- JOB:
Go through the entries below and return every line that contains "clock".

- Collected data entries:
---*---

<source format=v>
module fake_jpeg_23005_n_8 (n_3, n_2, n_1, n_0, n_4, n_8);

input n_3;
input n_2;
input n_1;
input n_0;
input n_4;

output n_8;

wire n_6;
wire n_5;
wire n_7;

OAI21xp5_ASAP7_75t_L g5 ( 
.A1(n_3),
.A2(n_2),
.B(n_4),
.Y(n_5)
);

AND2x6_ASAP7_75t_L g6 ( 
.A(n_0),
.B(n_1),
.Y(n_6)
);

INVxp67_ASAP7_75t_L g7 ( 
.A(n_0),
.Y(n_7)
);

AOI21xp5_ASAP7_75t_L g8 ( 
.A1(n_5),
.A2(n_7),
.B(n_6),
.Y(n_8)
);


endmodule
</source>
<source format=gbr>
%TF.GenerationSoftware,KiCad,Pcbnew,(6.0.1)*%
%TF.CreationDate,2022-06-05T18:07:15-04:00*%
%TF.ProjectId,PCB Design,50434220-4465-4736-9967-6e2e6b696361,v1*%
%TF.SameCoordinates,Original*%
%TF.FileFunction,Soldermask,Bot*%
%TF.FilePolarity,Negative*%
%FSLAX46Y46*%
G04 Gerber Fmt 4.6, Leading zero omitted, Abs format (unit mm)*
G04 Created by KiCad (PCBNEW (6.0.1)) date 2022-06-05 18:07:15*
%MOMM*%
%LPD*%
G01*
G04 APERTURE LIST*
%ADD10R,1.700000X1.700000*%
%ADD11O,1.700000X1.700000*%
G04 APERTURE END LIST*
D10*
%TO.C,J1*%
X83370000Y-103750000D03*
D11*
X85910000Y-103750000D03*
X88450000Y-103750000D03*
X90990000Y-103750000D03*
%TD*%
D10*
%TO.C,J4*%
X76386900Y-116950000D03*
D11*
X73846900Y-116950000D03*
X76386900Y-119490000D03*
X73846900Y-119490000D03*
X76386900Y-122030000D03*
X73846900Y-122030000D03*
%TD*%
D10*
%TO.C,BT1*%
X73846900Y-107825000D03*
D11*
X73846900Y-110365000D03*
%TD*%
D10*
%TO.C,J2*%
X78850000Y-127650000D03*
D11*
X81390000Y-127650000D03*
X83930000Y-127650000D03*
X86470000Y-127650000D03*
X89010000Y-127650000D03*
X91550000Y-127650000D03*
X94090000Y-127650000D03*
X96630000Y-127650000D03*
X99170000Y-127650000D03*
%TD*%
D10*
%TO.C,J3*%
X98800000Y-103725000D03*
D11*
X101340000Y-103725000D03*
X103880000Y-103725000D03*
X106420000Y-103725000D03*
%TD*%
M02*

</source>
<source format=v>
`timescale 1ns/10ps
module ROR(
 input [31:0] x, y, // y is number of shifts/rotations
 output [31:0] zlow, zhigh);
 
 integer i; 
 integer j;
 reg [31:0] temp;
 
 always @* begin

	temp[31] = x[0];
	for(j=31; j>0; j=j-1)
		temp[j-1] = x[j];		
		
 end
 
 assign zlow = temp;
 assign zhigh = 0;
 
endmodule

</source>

---*---

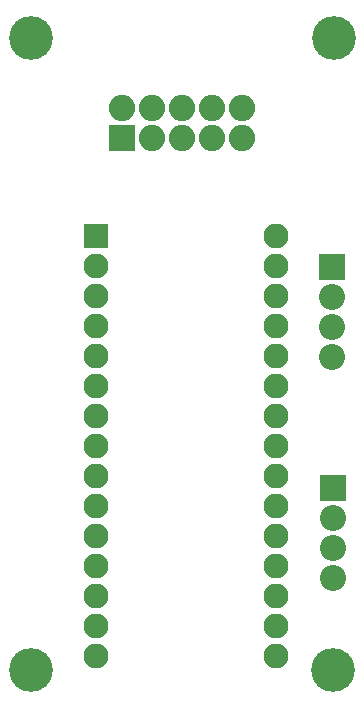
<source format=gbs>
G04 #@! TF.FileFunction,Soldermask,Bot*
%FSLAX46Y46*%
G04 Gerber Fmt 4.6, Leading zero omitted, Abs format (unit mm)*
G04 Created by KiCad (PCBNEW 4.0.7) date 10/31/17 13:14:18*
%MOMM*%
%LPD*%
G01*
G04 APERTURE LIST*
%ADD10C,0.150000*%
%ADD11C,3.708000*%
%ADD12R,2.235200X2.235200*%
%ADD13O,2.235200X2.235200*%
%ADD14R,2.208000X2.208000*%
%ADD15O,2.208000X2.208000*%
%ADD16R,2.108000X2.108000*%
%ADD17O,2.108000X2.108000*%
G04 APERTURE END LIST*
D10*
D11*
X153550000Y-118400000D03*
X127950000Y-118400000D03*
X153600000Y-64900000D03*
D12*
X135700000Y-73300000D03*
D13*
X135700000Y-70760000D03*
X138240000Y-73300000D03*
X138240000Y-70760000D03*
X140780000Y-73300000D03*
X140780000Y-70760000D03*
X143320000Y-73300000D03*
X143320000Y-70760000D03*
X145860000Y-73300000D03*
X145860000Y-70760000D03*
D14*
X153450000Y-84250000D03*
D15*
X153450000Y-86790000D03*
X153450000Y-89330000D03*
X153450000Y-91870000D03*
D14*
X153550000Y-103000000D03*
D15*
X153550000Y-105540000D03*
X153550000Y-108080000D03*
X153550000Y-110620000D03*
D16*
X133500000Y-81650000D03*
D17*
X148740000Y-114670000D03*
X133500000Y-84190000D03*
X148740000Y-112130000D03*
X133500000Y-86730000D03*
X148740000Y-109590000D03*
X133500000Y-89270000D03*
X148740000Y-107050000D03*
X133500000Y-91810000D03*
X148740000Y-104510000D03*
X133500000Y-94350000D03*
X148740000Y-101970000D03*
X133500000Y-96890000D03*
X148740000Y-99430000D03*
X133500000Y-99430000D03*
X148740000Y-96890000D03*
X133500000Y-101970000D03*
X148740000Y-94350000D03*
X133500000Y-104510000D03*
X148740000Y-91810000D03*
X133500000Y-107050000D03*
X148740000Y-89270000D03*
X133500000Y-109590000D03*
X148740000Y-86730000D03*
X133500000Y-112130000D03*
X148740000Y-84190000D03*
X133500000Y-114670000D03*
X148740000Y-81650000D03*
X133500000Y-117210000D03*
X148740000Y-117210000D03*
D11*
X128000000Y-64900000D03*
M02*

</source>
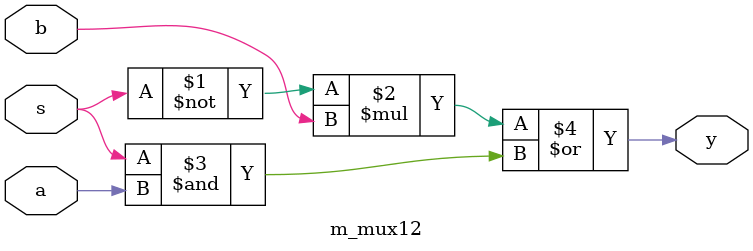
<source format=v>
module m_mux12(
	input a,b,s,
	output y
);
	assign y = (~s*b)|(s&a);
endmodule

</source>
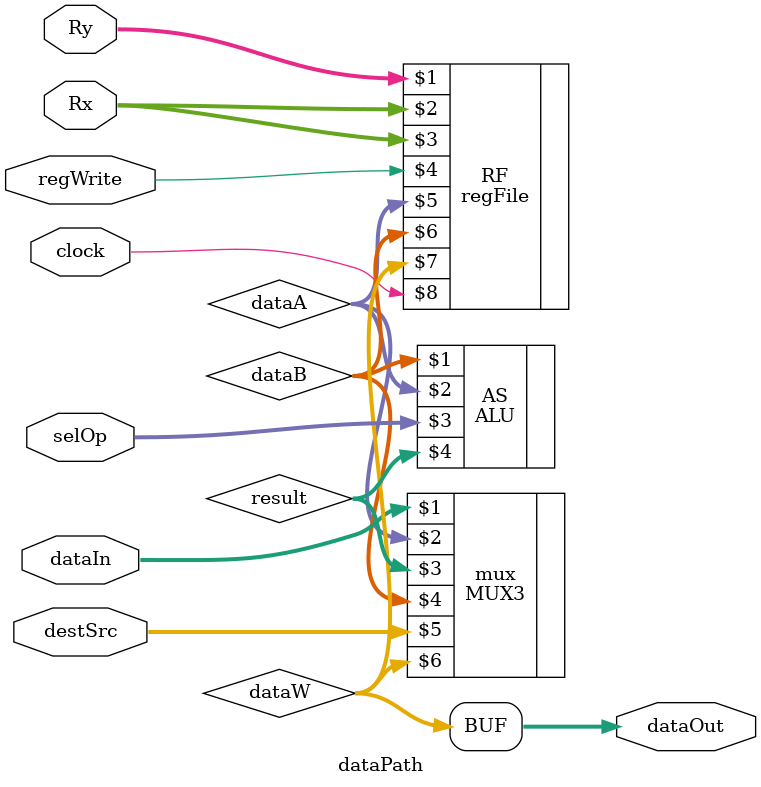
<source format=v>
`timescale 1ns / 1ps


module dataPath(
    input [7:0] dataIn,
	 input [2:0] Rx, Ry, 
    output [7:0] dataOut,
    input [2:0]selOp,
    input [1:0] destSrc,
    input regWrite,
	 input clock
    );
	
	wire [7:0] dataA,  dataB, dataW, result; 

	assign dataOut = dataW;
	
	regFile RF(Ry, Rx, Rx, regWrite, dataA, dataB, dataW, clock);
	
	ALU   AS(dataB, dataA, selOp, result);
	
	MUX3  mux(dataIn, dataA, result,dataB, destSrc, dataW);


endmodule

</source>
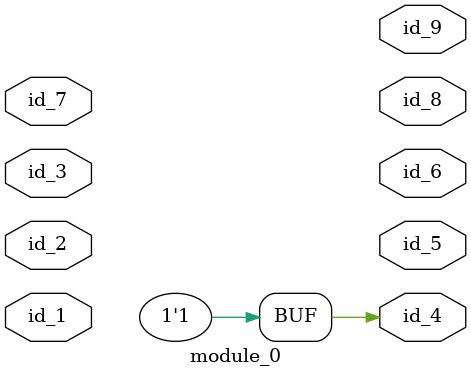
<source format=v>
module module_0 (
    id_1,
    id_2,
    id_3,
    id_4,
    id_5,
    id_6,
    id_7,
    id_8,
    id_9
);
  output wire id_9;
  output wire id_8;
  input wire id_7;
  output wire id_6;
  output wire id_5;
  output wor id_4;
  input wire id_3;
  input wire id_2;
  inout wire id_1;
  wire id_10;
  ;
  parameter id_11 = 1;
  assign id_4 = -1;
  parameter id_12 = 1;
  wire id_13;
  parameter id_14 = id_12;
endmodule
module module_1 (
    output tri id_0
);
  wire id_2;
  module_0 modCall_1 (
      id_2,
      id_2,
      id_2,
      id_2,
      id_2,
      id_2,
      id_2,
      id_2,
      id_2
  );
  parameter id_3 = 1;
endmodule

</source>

---*---

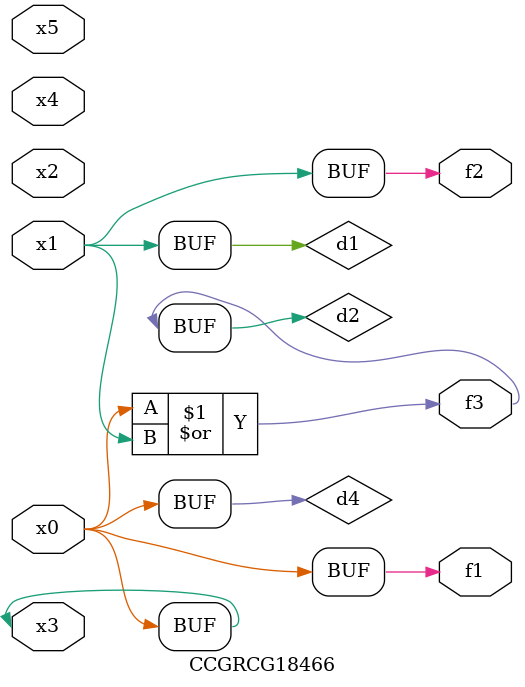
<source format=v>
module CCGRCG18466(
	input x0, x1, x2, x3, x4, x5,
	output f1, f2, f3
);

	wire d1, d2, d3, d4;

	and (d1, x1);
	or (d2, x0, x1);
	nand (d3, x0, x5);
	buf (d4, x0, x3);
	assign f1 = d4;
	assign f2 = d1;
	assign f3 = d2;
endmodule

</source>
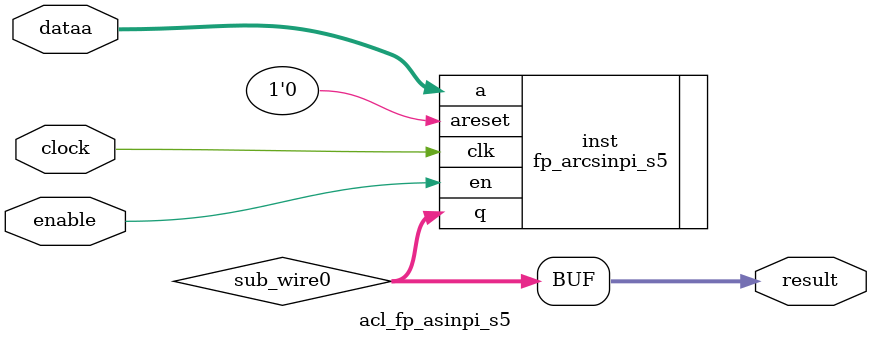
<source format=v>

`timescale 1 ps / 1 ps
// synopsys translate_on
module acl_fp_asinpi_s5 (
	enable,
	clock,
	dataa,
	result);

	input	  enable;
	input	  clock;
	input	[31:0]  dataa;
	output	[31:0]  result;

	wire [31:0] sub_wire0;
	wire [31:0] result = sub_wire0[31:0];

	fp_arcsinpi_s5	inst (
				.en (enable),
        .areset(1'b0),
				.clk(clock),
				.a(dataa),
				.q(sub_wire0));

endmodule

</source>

---*---

- RESPONSE TO THE EXERCISE:
	 input clock
	regFile RF(Ry, Rx, Rx, regWrite, dataA, dataB, dataW, clock);
	clock,
	input	  clock;
				.clk(clock),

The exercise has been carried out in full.